__Texte fourni__:
Nous crevions de soif car on ne nous avait pas donnés d'eau pendant le voyage. Chacun s'est précipité dans les lavabos pour étancher sa soif. Le résultat fut quasiment immédiat: la dysenterie pour les plus faibles. Ce n'était que le début. La nourriture était telle que cette affection nous a accompagnés tout au long de la déportation. Sur le coup, nous n'avons pourtant pas pris l'exacte mesure du calvaire qui nous attendait, nous étions « tout neufs ».

Mais très vite, nous avons eu affaire aux kapos, principalement des Polonais qui nous ont fait payer très cher « la trahison de la France en 1939 ». Pour l'honneur de notre pays, je dois dire que je n'ai pas vu de kapos français.

Après une quarantaine de dix jours, nous avons été ramenés sur la place d'appel. J'ai hérité du matricule 65071. Puis nous avons été poussés dans des camions à coups de crosses, direction le kommando de Staaken. Le voyage fut infernal. La chaleur était étouffante, nos gardes nous battaient avec leurs « gummis », les matraques qui ne les quittaient jamais. Une fois arrivés, ce sont les chiens qui nous ont coursés, mordus. On nous a regroupés par cinq, une fois de plus et nous avons dû apprendre à dire nos matricules en allemand, le tout ponctué de coups.

__Données disponibles__:
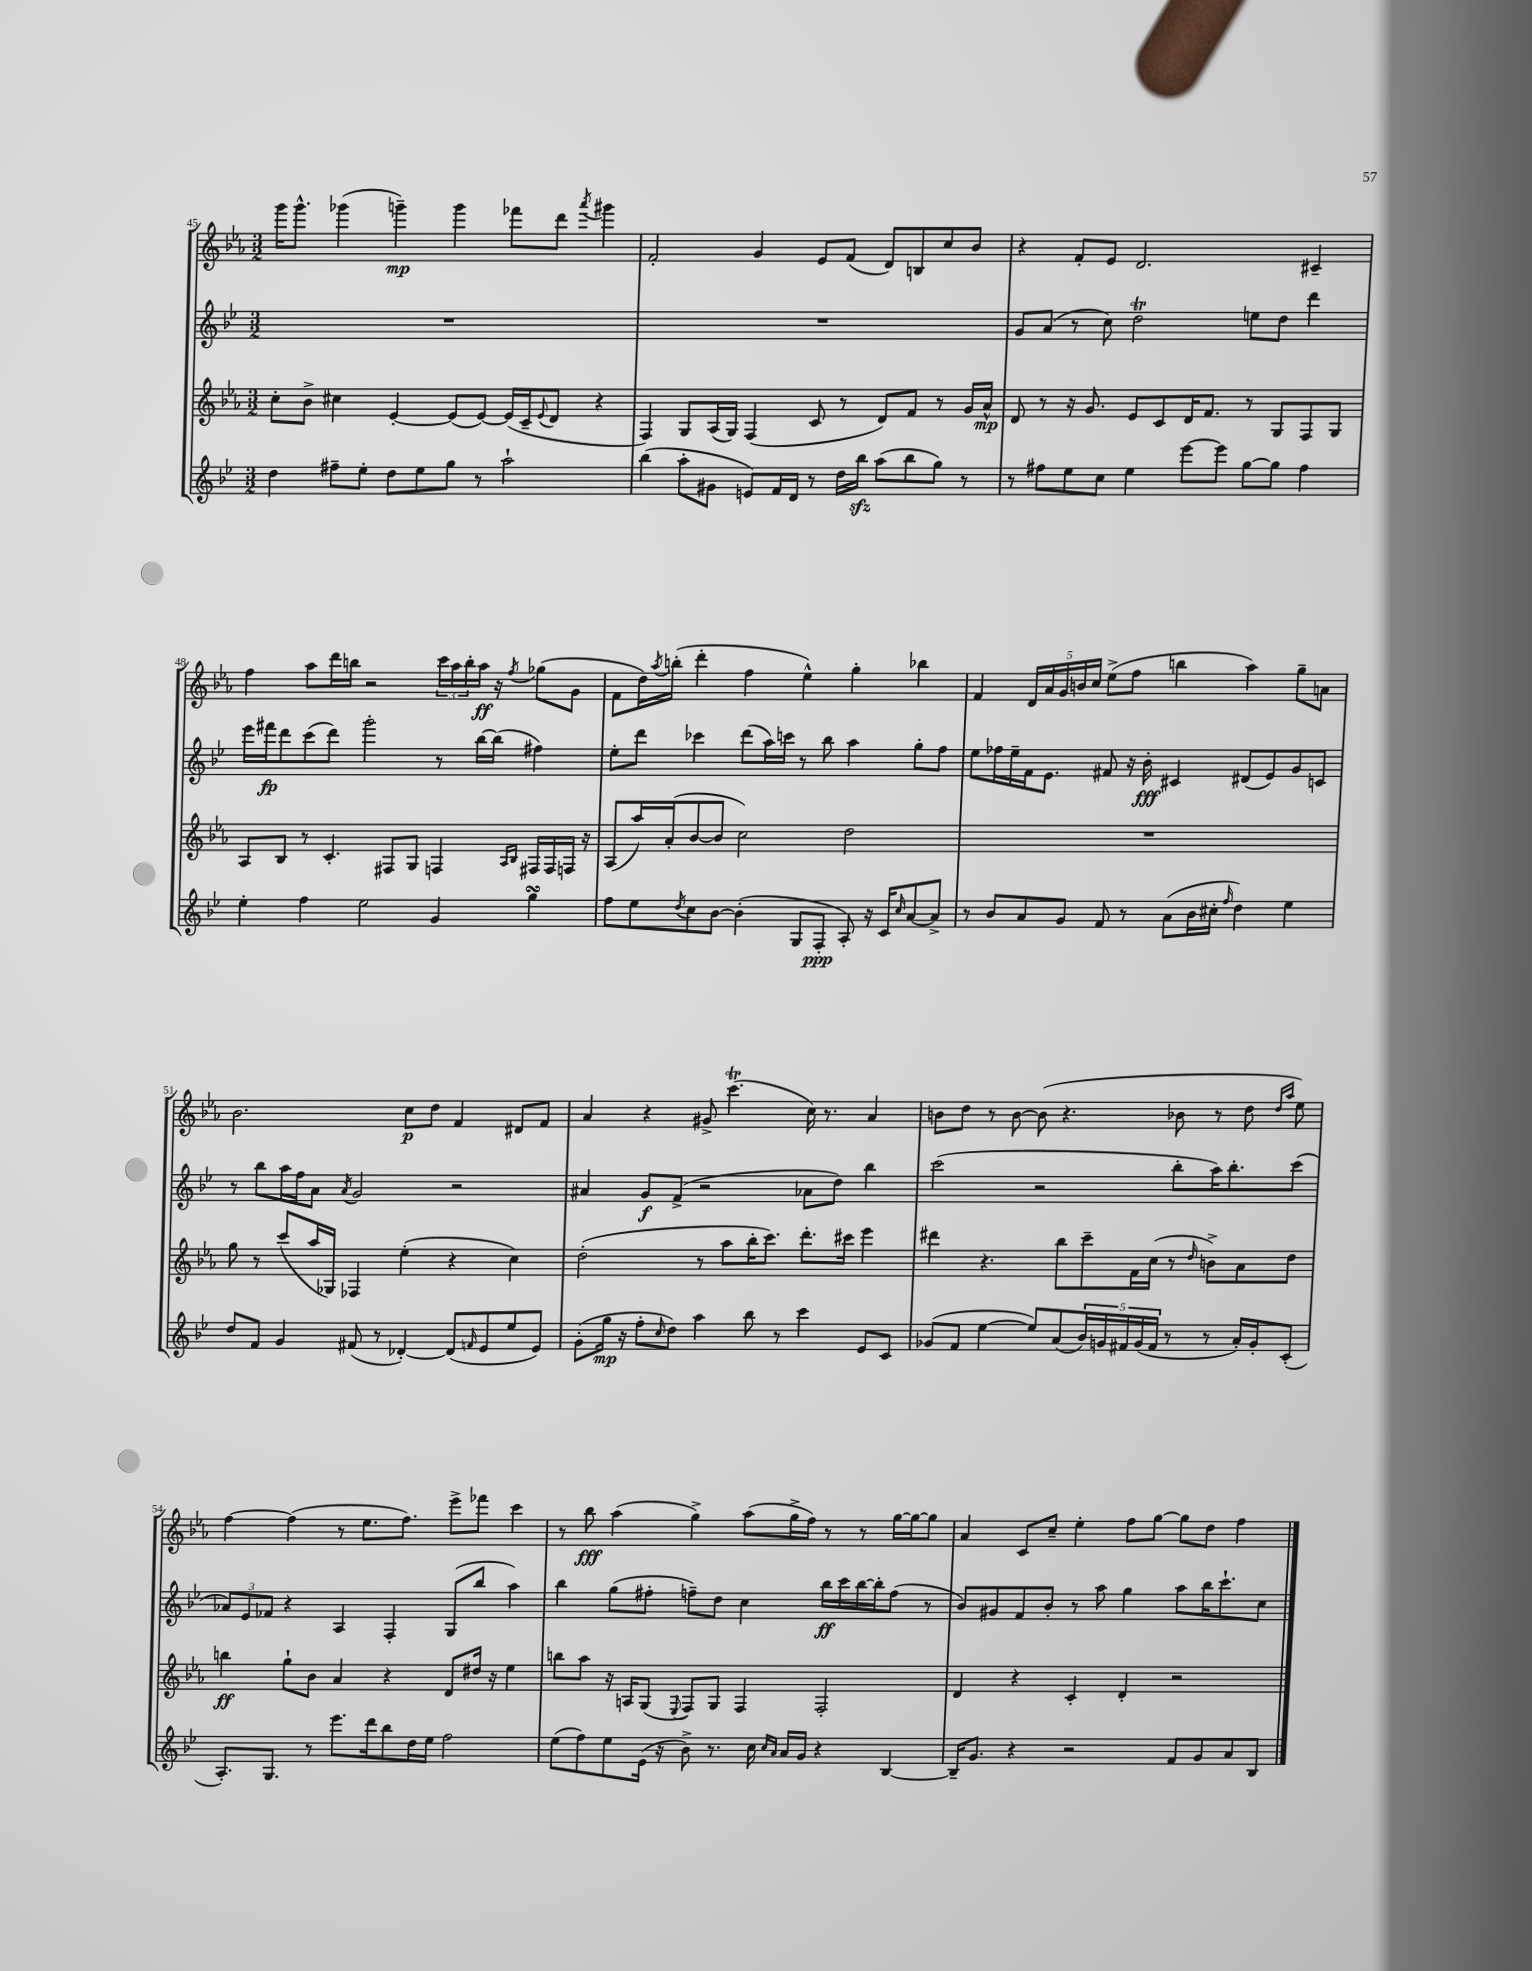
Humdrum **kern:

__Défi__: Réécrivez sous forme de liste le paragraphe du texte fourni qui commence par « Après une quarantaine de dix jours », en gardant ses faits principaux.

__Corrigé détaillé__:
- Retour sur la place d'appel après dix jours de quarantaine.
- Attribution du matricule 65071.
- Départ en camion vers le kommando de Staaken, les prisonniers étant poussés à coups de crosses.
- Trajet infernal : chaleur étouffante, coups de « gummis », les matraques que les gardes ne quittaient jamais.
- À l'arrivée, poursuite et morsures par les chiens.
- Regroupement par cinq et apprentissage des matricules en allemand, sous les coups.